Kate Krasin (American, 1943–2010) was a master of the silkscreen print. Inspired by Japanese printmaking traditions, she began making silkscreen prints in 1977, rendering the West’s monumental landscapes on an intimate, human scale and creating exquisite studies of the region’s plants and flowers.
A native of Tucumcari, New Mexico, where her family had lived for four generations, Krasin began her formal art training at the University of Texas at Austin and later studied under renowned painter and printmaker Elmer Schooley at New Mexico Highlands University. Following graduate studies at Kansas State University, she returned to New Mexico and settled in Santa Fe, where she also studied the work of fellow Santa Fe woodcut artist Gustave Baumann. Krasin, however, preferred the “dance” of silkscreen: the process of drawing the sketches, cutting the stencils, formulating the colors, printing by hand. She diluted inks and layered colors to create transparent, ethereal beauty.

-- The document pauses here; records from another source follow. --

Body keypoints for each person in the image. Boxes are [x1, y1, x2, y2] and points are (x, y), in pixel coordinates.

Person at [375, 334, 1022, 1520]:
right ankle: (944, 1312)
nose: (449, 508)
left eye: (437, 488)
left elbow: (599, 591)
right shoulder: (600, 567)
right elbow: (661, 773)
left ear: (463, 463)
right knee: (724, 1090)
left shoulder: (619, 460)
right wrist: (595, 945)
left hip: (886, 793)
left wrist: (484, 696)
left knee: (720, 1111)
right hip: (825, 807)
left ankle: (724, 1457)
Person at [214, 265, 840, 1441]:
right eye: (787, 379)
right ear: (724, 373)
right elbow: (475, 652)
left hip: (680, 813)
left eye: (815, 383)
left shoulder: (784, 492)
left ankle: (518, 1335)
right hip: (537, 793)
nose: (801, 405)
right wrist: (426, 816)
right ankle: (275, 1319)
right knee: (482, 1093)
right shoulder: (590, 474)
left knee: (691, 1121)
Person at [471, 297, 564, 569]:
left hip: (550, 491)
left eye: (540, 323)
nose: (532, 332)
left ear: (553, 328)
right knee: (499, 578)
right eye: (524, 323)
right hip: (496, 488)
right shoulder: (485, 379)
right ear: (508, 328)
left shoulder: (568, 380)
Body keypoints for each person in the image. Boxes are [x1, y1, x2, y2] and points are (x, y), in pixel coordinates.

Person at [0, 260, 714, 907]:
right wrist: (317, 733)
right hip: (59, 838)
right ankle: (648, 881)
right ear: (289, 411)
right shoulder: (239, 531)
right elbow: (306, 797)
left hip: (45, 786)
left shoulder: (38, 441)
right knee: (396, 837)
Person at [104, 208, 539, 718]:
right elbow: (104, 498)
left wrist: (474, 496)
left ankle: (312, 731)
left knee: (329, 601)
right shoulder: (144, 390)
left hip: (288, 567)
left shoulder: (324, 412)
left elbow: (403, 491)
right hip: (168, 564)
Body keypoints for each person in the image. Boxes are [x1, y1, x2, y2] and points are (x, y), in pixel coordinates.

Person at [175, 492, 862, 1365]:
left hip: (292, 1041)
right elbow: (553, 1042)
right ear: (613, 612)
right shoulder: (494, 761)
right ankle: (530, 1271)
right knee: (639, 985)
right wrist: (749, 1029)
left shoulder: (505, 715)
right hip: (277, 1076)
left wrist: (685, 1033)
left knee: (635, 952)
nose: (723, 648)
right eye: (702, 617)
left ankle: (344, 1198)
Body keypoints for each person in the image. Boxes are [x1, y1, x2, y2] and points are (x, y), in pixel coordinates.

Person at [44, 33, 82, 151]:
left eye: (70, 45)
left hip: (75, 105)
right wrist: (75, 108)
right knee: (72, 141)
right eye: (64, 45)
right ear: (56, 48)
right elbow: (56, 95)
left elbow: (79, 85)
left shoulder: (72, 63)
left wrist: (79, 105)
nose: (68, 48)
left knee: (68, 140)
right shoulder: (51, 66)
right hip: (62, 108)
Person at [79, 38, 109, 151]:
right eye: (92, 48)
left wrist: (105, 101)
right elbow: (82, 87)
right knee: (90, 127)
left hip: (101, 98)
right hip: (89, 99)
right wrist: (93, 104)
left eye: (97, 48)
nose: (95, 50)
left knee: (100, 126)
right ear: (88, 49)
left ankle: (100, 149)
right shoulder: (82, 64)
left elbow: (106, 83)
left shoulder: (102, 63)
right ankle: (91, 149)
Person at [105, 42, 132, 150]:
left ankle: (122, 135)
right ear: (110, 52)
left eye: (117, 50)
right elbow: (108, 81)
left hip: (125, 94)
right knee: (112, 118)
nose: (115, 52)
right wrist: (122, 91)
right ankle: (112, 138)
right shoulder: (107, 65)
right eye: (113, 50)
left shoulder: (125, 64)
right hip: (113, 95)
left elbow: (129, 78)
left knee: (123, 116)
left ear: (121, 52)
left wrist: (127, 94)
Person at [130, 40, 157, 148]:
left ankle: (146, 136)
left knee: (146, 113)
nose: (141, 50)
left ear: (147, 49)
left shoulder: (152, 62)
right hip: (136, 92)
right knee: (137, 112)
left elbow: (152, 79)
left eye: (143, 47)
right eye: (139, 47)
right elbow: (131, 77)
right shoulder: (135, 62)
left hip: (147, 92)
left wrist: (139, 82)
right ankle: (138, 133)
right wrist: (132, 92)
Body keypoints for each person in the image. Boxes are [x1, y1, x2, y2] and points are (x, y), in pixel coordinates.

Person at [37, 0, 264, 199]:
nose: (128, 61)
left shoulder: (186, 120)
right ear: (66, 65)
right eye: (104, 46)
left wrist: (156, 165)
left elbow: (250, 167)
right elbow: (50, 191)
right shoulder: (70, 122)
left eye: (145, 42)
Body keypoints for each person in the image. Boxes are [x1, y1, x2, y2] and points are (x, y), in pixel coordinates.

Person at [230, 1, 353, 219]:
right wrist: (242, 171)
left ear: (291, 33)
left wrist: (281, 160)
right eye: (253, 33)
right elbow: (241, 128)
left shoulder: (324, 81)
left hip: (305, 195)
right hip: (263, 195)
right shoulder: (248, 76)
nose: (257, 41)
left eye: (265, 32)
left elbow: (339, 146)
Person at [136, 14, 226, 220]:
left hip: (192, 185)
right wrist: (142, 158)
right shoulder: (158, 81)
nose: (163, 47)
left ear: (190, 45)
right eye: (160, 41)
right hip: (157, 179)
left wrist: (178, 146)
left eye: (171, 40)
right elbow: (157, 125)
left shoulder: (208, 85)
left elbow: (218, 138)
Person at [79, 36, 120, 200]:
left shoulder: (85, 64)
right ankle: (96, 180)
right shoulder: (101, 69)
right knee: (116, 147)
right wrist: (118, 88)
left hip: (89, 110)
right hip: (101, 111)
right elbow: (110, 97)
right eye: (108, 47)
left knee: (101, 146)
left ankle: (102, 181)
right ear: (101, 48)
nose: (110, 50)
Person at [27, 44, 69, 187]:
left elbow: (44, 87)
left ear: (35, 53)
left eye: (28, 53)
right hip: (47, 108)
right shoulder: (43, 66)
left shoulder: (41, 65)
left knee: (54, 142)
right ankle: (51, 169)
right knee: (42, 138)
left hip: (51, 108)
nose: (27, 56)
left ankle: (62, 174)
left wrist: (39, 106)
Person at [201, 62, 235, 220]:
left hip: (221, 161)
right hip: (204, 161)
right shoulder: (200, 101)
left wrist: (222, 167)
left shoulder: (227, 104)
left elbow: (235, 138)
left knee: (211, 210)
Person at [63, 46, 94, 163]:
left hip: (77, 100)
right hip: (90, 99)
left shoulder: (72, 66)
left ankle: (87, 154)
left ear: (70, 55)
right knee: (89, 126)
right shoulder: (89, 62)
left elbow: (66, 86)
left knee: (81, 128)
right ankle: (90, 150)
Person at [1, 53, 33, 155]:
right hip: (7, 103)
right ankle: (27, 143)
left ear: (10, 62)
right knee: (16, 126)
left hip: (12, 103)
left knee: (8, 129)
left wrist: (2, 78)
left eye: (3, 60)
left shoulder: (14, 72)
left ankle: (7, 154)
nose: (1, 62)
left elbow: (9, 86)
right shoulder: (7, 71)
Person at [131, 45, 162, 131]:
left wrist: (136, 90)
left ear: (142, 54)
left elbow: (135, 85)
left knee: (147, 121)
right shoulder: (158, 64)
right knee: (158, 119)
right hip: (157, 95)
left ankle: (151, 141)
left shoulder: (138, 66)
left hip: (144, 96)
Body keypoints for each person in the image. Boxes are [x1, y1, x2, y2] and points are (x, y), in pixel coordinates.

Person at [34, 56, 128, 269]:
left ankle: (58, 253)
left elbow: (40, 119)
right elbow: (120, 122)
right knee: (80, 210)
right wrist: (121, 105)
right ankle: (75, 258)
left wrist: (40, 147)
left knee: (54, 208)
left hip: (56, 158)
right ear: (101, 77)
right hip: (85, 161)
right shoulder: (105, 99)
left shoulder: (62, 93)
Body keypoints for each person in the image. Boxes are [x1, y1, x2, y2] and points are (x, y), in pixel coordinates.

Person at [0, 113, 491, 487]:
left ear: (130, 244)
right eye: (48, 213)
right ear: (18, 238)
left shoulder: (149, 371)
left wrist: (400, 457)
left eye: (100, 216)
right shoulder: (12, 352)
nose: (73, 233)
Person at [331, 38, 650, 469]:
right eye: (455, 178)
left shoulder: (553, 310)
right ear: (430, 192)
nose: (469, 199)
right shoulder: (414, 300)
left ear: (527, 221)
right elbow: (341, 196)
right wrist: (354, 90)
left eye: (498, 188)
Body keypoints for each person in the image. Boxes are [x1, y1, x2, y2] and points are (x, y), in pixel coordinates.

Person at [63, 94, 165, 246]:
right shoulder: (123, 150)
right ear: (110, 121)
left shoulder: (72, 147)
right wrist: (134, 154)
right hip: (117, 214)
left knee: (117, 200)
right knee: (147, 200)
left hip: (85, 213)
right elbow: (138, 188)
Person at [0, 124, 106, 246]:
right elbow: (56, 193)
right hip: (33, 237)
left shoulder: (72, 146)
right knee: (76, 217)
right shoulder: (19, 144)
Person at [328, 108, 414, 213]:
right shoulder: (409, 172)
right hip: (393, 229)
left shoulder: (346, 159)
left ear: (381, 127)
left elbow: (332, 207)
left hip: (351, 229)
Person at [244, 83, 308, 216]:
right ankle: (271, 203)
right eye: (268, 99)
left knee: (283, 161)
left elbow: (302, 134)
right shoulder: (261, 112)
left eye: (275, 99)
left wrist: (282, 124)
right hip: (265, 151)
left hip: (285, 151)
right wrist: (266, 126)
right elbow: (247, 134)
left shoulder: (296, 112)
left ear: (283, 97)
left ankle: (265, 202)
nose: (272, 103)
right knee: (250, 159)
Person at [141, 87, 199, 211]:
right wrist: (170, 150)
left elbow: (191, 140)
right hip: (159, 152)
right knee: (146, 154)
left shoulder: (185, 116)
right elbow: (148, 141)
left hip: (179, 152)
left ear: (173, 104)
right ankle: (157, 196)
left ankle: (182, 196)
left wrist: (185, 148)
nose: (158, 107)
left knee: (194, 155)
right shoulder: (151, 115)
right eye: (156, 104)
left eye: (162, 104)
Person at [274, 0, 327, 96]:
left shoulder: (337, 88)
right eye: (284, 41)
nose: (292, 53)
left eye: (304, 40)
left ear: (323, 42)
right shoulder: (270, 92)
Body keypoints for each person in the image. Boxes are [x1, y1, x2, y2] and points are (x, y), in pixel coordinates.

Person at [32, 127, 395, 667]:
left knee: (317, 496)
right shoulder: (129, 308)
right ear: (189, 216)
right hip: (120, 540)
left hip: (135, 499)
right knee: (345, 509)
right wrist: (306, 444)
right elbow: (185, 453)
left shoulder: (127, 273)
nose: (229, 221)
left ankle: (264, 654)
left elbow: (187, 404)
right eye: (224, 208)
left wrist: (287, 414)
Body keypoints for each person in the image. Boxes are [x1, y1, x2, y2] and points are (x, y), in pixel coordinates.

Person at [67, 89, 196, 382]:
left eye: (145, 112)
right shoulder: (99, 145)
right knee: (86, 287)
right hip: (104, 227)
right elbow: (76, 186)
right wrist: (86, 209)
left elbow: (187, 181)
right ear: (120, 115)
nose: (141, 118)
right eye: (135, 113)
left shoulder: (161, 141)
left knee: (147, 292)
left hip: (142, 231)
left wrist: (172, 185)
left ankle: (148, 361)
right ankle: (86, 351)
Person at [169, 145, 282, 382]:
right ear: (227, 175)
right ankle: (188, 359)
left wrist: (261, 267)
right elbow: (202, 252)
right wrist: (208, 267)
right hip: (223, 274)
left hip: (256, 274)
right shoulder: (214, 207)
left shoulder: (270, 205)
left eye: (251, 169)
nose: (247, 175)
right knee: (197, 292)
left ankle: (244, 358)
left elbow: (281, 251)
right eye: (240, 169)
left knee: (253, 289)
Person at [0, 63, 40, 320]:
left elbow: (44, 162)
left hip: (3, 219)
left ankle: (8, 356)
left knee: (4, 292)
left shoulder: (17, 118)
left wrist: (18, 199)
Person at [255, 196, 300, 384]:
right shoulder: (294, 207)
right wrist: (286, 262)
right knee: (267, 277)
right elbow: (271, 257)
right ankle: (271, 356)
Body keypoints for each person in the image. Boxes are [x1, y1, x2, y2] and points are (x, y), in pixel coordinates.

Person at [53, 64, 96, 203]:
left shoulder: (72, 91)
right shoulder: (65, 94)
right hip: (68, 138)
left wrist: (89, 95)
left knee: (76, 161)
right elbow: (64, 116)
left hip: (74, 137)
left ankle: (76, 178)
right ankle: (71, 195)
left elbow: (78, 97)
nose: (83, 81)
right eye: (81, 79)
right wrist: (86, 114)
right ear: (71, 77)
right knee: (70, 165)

Her highly refined work proved that silkscreen, or serigraphy, was not just a medium for photo-transfer T-shirts or simple graphic designs in flat colors. For a single print she might use as many as forty successive screens, all cut by hand, to create a detailed, textured work of art.
As Carmen Vendelin, the curator of art at the New Mexico Museum of art, wrote in Kate Krasin: Luminous Prints, “Krasin created a body of work that pushed the technical and aesthetic possibilities of silkscreen printing. Defying expectations that this print medium best employs simple graphic forms and solid colors, her work evolved over twenty years to incorporate translucent, textured layers of color and fine-tuned levels of minute detail.”
Drawn to the southwestern landscape as subject again and again, Krasin felt an affinity for her native New Mexico. “We happen to live in a landscape that is just fraught with color—red rock, turquoise chamisa, pink and maroon earth—it’s everywhere, so that walking here can make me high,” Krasin said. “And in New Mexico there’s a definite ancient feeling to the land, a sense of civilizations that have gone before, a pervasive quality that’s sometimes enough to make my hair stand on end. I want that mystery, as much as I can put it in a straight landscape. I try to make pictures of mystery—not just mountains, but rather the feeling, the meaning, of the Earth.”
Her work is found in many private and public collections, including those of the Roswell Museum and Art Center, the Albuquerque Museum of Art and History, the New Mexico State Capitol, and the New Mexico Museum of Art, Santa Fe.